### Excerpted records
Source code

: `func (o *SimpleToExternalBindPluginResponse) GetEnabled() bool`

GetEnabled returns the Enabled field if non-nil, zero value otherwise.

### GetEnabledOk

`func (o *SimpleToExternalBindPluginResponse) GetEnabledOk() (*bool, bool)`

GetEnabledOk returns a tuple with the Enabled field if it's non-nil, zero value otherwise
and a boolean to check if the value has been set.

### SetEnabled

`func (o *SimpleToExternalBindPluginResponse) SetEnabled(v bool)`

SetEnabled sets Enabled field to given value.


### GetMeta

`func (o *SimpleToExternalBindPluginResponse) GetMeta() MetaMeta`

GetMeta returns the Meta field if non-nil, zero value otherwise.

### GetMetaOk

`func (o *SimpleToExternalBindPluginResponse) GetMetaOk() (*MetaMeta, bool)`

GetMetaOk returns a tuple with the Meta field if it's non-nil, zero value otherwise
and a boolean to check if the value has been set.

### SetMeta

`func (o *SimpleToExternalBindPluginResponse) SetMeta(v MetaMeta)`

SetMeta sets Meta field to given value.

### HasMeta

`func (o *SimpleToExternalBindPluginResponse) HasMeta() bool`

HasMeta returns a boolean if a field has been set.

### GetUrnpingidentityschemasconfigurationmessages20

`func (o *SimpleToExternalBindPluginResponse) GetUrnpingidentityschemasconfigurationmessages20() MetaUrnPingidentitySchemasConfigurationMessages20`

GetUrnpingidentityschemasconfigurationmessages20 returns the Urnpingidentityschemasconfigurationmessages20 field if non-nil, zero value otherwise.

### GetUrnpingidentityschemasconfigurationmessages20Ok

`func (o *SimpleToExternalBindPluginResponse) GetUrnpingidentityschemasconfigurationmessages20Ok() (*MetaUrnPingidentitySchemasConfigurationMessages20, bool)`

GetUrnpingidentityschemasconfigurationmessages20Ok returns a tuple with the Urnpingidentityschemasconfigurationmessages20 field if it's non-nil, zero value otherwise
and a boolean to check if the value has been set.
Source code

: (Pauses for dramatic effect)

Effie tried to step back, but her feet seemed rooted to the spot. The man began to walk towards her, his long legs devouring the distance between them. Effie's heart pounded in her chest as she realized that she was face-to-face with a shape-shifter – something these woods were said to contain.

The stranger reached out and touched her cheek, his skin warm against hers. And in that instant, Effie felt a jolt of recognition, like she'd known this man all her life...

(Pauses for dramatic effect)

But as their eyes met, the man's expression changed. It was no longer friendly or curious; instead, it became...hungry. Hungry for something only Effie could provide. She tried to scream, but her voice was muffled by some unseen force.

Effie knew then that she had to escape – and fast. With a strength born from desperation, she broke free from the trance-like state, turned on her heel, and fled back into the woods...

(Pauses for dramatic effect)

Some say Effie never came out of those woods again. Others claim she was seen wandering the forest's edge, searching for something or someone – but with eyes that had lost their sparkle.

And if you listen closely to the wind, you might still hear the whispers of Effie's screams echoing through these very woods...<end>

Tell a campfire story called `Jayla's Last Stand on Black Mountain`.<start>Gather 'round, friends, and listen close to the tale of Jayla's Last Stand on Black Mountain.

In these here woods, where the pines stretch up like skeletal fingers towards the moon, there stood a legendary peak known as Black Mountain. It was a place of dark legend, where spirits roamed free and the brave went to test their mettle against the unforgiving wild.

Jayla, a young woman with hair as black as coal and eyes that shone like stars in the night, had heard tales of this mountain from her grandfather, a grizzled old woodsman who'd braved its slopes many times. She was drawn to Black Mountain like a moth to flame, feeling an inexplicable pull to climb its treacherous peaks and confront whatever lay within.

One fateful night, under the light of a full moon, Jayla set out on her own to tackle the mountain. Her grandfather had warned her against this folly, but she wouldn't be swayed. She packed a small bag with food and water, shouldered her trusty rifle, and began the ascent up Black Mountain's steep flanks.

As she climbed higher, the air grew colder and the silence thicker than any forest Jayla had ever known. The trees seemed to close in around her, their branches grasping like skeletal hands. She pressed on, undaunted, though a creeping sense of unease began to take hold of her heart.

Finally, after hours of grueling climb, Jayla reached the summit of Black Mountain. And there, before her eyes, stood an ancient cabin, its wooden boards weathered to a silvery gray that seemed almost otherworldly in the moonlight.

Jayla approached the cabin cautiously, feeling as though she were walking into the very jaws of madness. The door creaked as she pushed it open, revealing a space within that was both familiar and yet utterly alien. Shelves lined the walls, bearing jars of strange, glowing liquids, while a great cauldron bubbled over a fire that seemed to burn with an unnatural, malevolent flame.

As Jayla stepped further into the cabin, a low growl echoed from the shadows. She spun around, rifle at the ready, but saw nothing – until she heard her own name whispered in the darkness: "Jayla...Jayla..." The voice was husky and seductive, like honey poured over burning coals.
######
Please reproduce exactly the lines in the listing above from the one containing "(o *SimpleToExternalBindPluginResponse) GetMetaOk()" through the one containing "### GetUrnpingidentityschemasconfigurationmessages20Ok", both included, and nothing more.

`func (o *SimpleToExternalBindPluginResponse) GetMetaOk() (*MetaMeta, bool)`

GetMetaOk returns a tuple with the Meta field if it's non-nil, zero value otherwise
and a boolean to check if the value has been set.

### SetMeta

`func (o *SimpleToExternalBindPluginResponse) SetMeta(v MetaMeta)`

SetMeta sets Meta field to given value.

### HasMeta

`func (o *SimpleToExternalBindPluginResponse) HasMeta() bool`

HasMeta returns a boolean if a field has been set.

### GetUrnpingidentityschemasconfigurationmessages20

`func (o *SimpleToExternalBindPluginResponse) GetUrnpingidentityschemasconfigurationmessages20() MetaUrnPingidentitySchemasConfigurationMessages20`

GetUrnpingidentityschemasconfigurationmessages20 returns the Urnpingidentityschemasconfigurationmessages20 field if non-nil, zero value otherwise.

### GetUrnpingidentityschemasconfigurationmessages20Ok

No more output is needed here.